How to use Xpath selector to collect target data from web pages in Scrapy 05/08 Update SLTechnology News&Howtos

How to use Xpath selector to collect target data from web pages in Scrapy

2025-05-08 Update From: SLTechnology News&Howtos shulou NAV: SLTechnology News&Howtos > Database >

Shulou(Shulou.com)05/31 Report--

How to use Xpath selector in Scrapy to collect target data from web pages? I believe many inexperienced people don't know what to do about it. Therefore, this paper summarizes the causes and solutions of the problem. Through this article, I hope you can solve this problem.

/ concrete implementation /

1, for the title, as mentioned in the previous article, there are a variety of Xpath expressions, you can choose one of them, debug under the scrapy shell script, get the title extraction method, and write it to the crawler body file.

2. Next is the extraction of the release date, which still implements the interaction between the web page and the source code in an interactive way, as shown in the following figure.

3. And the tag "entry-meta-hide-on-mobile" is globally unique and can be easily located to the element.

4. According to the structure of the web page, we can easily write the Xpath expression of the release date. We can test it in scrapy shell first, and then write the selector expression into the crawler file, as shown in the following figure.

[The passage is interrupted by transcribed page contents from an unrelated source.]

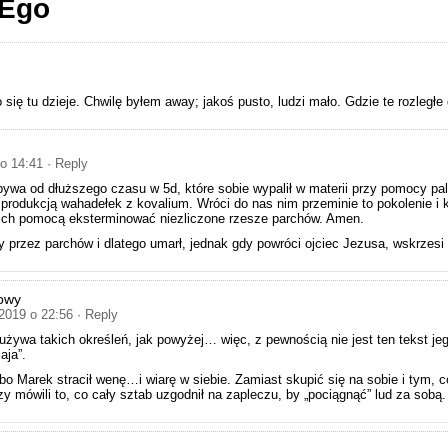
 Ego
się tu dzieje. Chwilę byłem away; jakoś pusto, ludzi mało. Gdzie te rozległe 
 o 14:41
· Reply
ywa od dłuższego czasu w 5d, które sobie wypalił w materii przy pomocy pal
 produkcją wahadełek z kovalium. Wróci do nas nim przeminie to pokolenie i
ich pomocą eksterminować niezliczone rzesze parchów. Amen.
ty przez parchów i dlatego umarł, jednak gdy powróci ojciec Jezusa, wskrzesi
owy
 2019 o 22:56
· Reply
używa takich określeń, jak powyżej… więc, z pewnością nie jest ten tekst je
jaja”.
 bo Marek stracił wenę…i wiarę w siebie. Zamiast skupić się na sobie i tym, 
órzy mówili to, co cały sztab uzgodnił na zapleczu, by „pociągnąć” lud za sob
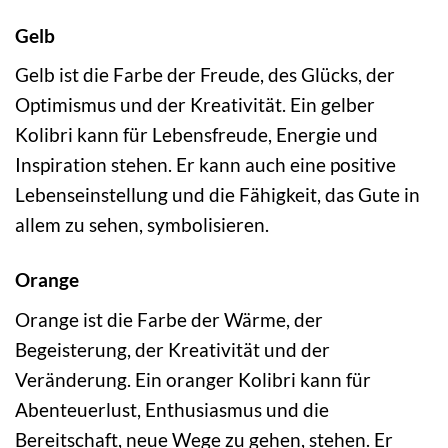
Gelb
Gelb ist die Farbe der Freude, des Glücks, der
Optimismus und der Kreativität. Ein gelber
Kolibri kann für Lebensfreude, Energie und
Inspiration stehen. Er kann auch eine positive
Lebenseinstellung und die Fähigkeit, das Gute in
allem zu sehen, symbolisieren.
Orange
Orange ist die Farbe der Wärme, der
Begeisterung, der Kreativität und der
Veränderung. Ein oranger Kolibri kann für
Abenteuerlust, Enthusiasmus und die
Bereitschaft, neue Wege zu gehen, stehen. Er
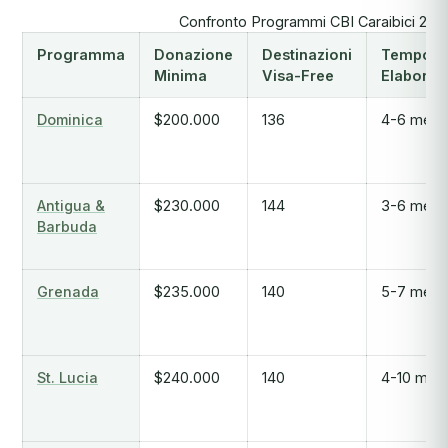
Confronto Programmi CBI Caraibici 202
Programma
Donazione
Destinazioni
Tempo d
Minima
Visa-Free
Elaboraz
Dominica
$200.000
136
4-6 mesi
Antigua &
$230.000
144
3-6 mesi
Barbuda
Grenada
$235.000
140
5-7 mesi
St. Lucia
$240.000
140
4-10 mesi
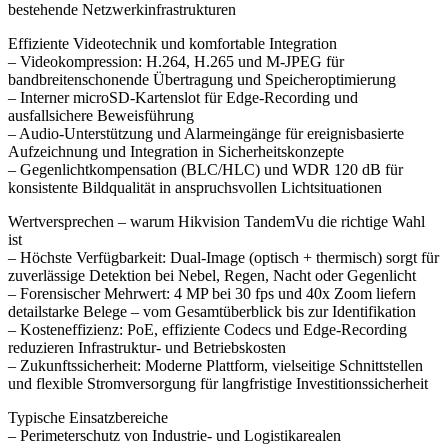
bestehende Netzwerkinfrastrukturen
Effiziente Videotechnik und komfortable Integration
– Videokompression: H.264, H.265 und M-JPEG für
bandbreitenschonende Übertragung und Speicheroptimierung
– Interner microSD-Kartenslot für Edge-Recording und
ausfallsichere Beweisführung
– Audio-Unterstützung und Alarmeingänge für ereignisbasierte
Aufzeichnung und Integration in Sicherheitskonzepte
– Gegenlichtkompensation (BLC/HLC) und WDR 120 dB für
konsistente Bildqualität in anspruchsvollen Lichtsituationen
Wertversprechen – warum Hikvision TandemVu die richtige Wahl
ist
– Höchste Verfügbarkeit: Dual-Image (optisch + thermisch) sorgt für
zuverlässige Detektion bei Nebel, Regen, Nacht oder Gegenlicht
– Forensischer Mehrwert: 4 MP bei 30 fps und 40x Zoom liefern
detailstarke Belege – vom Gesamtüberblick bis zur Identifikation
– Kosteneffizienz: PoE, effiziente Codecs und Edge-Recording
reduzieren Infrastruktur- und Betriebskosten
– Zukunftssicherheit: Moderne Plattform, vielseitige Schnittstellen
und flexible Stromversorgung für langfristige Investitionssicherheit
Typische Einsatzbereiche
– Perimeterschutz von Industrie- und Logistikarealen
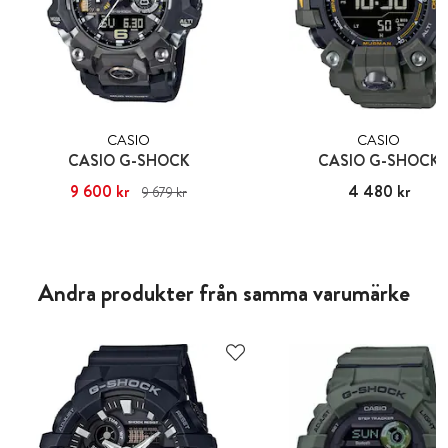
CASIO
CASIO
CASIO G-SHOCK
CASIO G-SHOCK
Nuvarande pris
9 600 kr
:
9 600 kr
Tidigare
Pris
4 480 kr
:
4 480 kr
9 679 kr
pris
:
9 679 kr
Andra produkter från samma varumärke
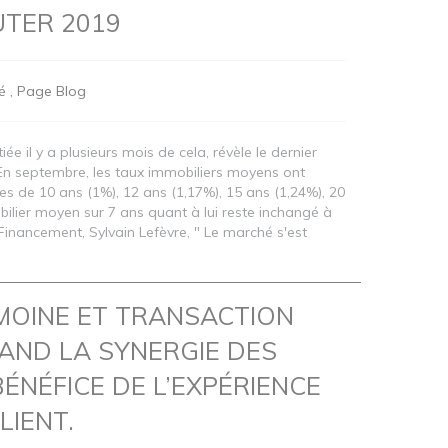
TER 2019
é
Page Blog
iée il y a plusieurs mois de cela, révèle le dernier
En septembre, les taux immobiliers moyens ont
es de 10 ans (1%), 12 ans (1,17%), 15 ans (1,24%), 20
bilier moyen sur 7 ans quant à lui reste inchangé à
Financement, Sylvain Lefèvre, " Le marché s'est
MOINE ET TRANSACTION
UAND LA SYNERGIE DES
BÉNÉFICE DE L’EXPÉRIENCE
LIENT.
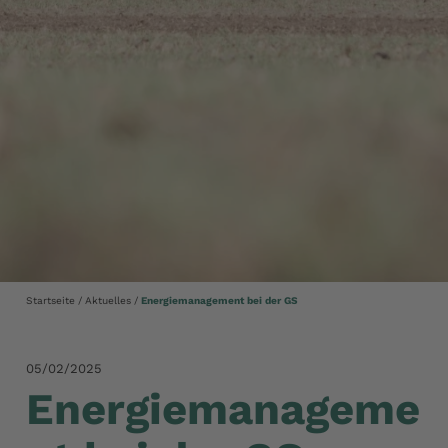
Startseite
Aktuelles
Energiemanagement bei der GS
05/02/2025
Energiemanageme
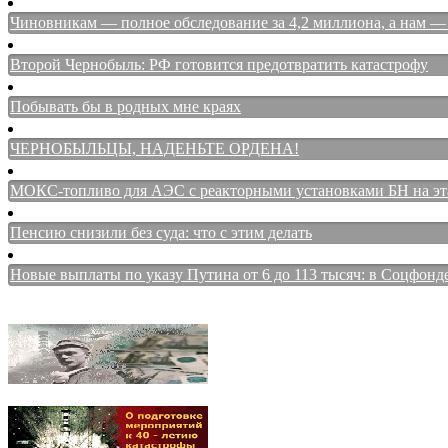
Чиновникам — полное обследование за 4,2 миллиона, а нам — 
Второй Чернобыль: РФ готовится предотвратить катастрофу
Побывать бы в родных мне краях
ЧЕРНОБЫЛЬЦЫ, НАДЕНЬТЕ ОРДЕНА!
МОКС-топливо для АЭС с реакторными установками БН на этап
Пенсию снизили без суда: что с этим делать
Новые выплаты по указу Путина от 6 до 113 тысяч: в Соцфонд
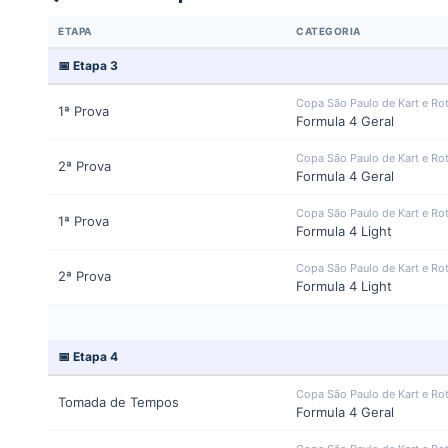
ETAPA
CATEGORIA
📅 Etapa 3
Copa São Paulo de Kart e Ro
1ª Prova
Formula 4 Geral
Copa São Paulo de Kart e Ro
2ª Prova
Formula 4 Geral
Copa São Paulo de Kart e Ro
1ª Prova
Formula 4 Light
Copa São Paulo de Kart e Ro
2ª Prova
Formula 4 Light
📅 Etapa 4
Copa São Paulo de Kart e Ro
Tomada de Tempos
Formula 4 Geral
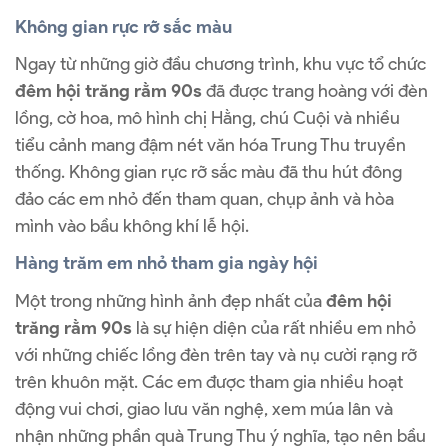
Không gian rực rỡ sắc màu
Ngay từ những giờ đầu chương trình, khu vực tổ chức
đêm hội trăng rằm 90s
đã được trang hoàng với đèn
lồng, cờ hoa, mô hình chị Hằng, chú Cuội và nhiều
tiểu cảnh mang đậm nét văn hóa Trung Thu truyền
thống. Không gian rực rỡ sắc màu đã thu hút đông
đảo các em nhỏ đến tham quan, chụp ảnh và hòa
mình vào bầu không khí lễ hội.
Hàng trăm em nhỏ tham gia ngày hội
Một trong những hình ảnh đẹp nhất của
đêm hội
trăng rằm 90s
là sự hiện diện của rất nhiều em nhỏ
với những chiếc lồng đèn trên tay và nụ cười rạng rỡ
trên khuôn mặt. Các em được tham gia nhiều hoạt
động vui chơi, giao lưu văn nghệ, xem múa lân và
nhận những phần quà Trung Thu ý nghĩa, tạo nên bầu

Here is part of the impurity information, need to use strip () and replace () function to remove excess impurities, return the date of a "clean".

5. With regard to the Xpath expression of the topic tag of the article, you can see that it is below the date on the page structure, as shown in the following figure.

So you can get the topic tag of the article by changing the Xpath expression of the release date.

6. The topic tag of the article is under the a tag, as shown in the following figure.

After getting the entire list, use the join function to concatenate the elements in the array with commas to generate a new string called tags, and then write it to the Scrapy crawler file.

7. For the number of likes, the analysis method is the same as before, and the data can be located by finding the only label "vote-post-up".

8. A careful partner may see that the "vote-post-up" attribute is not the only attribute in the class tag, so the initial Xpath expression matches empty content.

Here to give you Amway a tip, if there are multiple attributes in the tag, and the attribute is only, you can use the contains function to assist, its usage is'/ / span [contains (@ class, "vote-post-up"), be sure to practice more, otherwise it is easy to forget. Write the Xpath expression according to the structure of the web page, and the debugging process is shown in the following figure.

The number of likes taken out is a string that needs to be converted to a number using int ().

After reading the above, have you mastered how to use Xpath selector to collect target data from web pages in Scrapy? If you want to learn more skills or want to know more about it, you are welcome to follow the industry information channel, thank you for reading!

Welcome to subscribe "Shulou Technology Information " to get latest news, interesting things and hot topics in the IT industry, and controls the hottest and latest Internet news, technology news and IT industry trends.

*The comments in the above article only represent the author's personal views and do not represent the views and positions of this website. If you have more insights, please feel free to contribute and share.